What is required →
Present every line of the records below as a numbered list, leaving out blank lines and the pictures.
■ ■ ■
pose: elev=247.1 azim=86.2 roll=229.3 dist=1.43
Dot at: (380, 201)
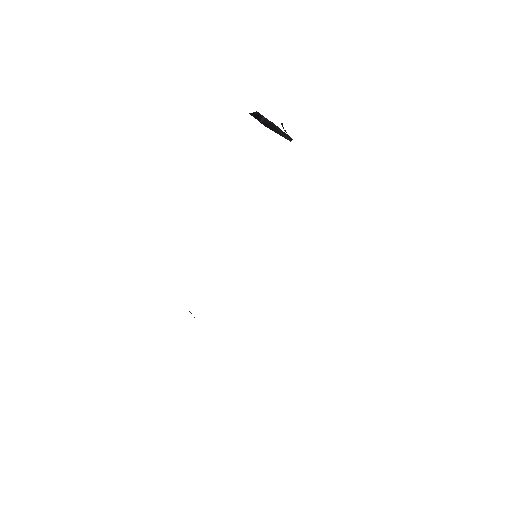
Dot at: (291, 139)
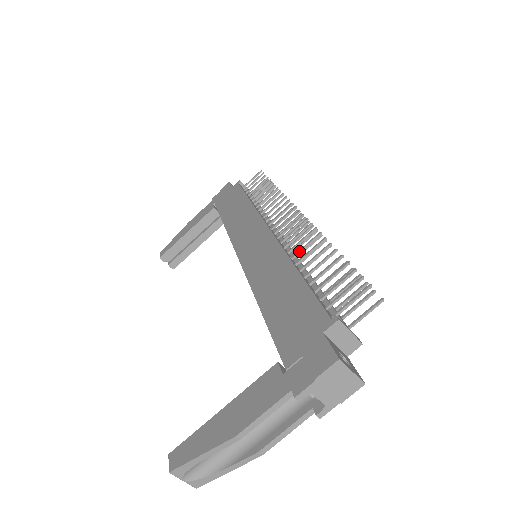
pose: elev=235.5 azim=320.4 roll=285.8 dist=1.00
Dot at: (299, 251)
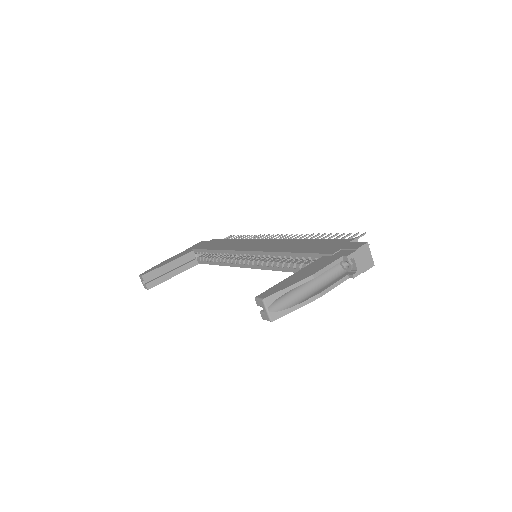
Dot at: occluded
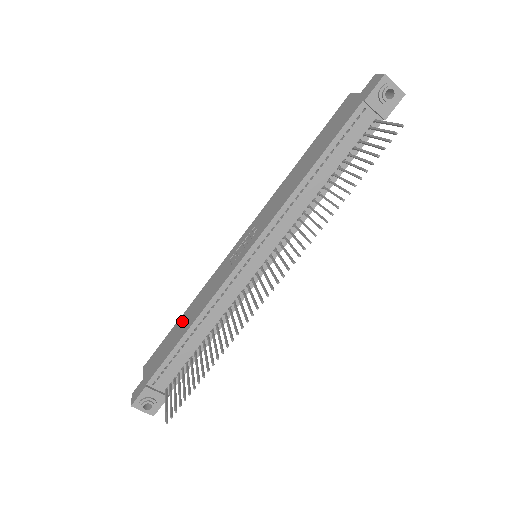
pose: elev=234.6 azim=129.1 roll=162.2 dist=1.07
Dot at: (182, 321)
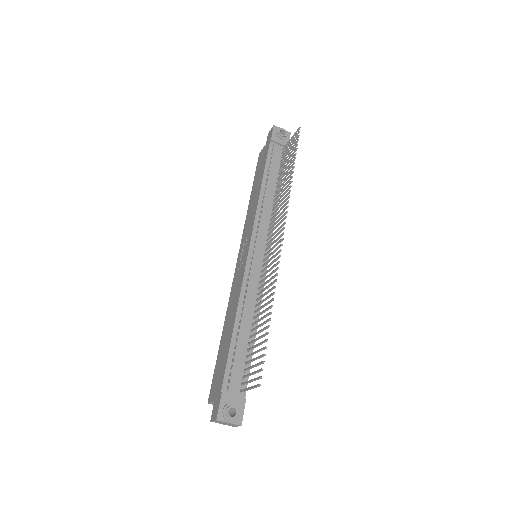
Dot at: (224, 335)
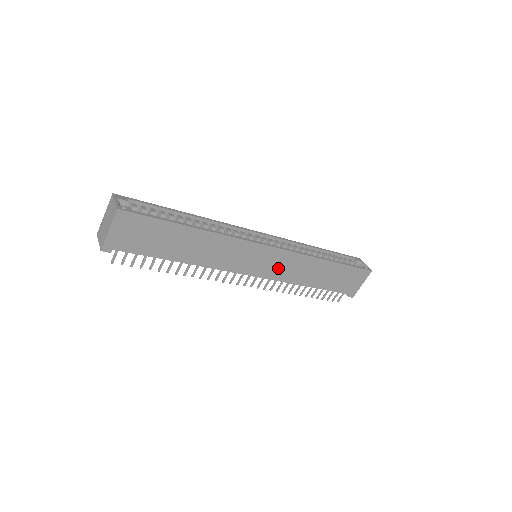
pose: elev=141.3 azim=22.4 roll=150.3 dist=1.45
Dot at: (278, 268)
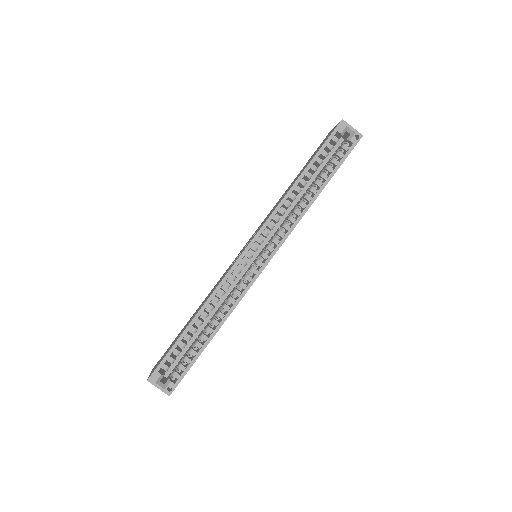
Dot at: occluded
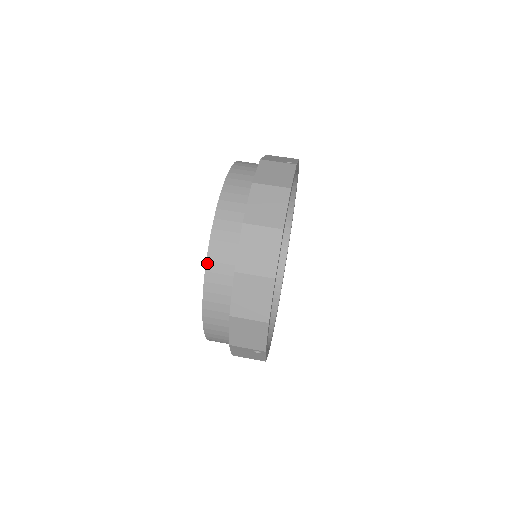
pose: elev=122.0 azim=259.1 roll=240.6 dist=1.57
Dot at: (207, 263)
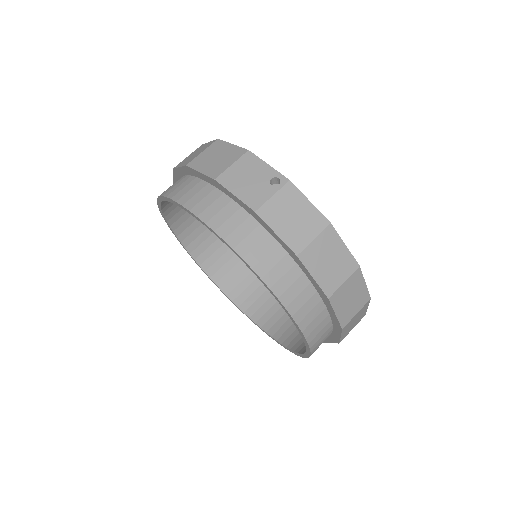
Dot at: (309, 344)
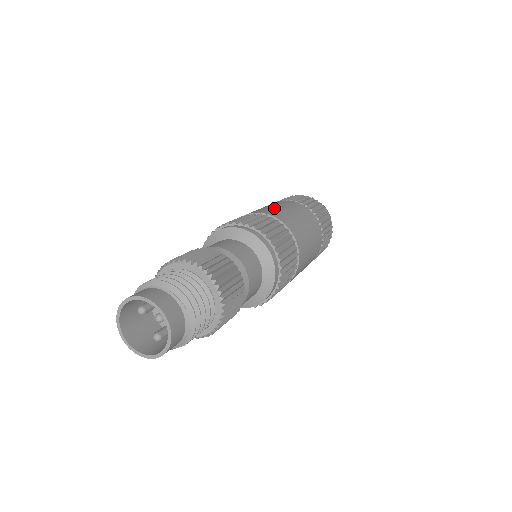
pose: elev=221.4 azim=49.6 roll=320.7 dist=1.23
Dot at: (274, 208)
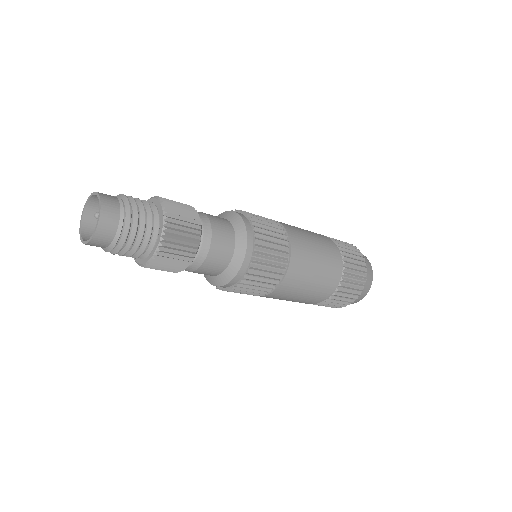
■ ■ ■
The solution →
1. pose: elev=247.1 azim=86.2 roll=229.3 dist=1.43
2. Dot at: (380, 201)
3. Dot at: (291, 139)
4. pose: elev=235.5 azim=320.4 roll=285.8 dist=1.00
5. Dot at: (299, 251)
6. Dot at: occluded
7. pose: elev=234.6 azim=129.1 roll=162.2 dist=1.07
8. Dot at: (182, 321)
9. Dot at: (224, 335)
10. pose: elev=141.3 azim=22.4 roll=150.3 dist=1.45
11. Dot at: (278, 268)
12. Dot at: occluded
13. pose: elev=122.0 azim=259.1 roll=240.6 dist=1.57
14. Dot at: (207, 263)
15. Dot at: (309, 344)
16. pose: elev=221.4 azim=49.6 roll=320.7 dist=1.23
17. Dot at: (274, 208)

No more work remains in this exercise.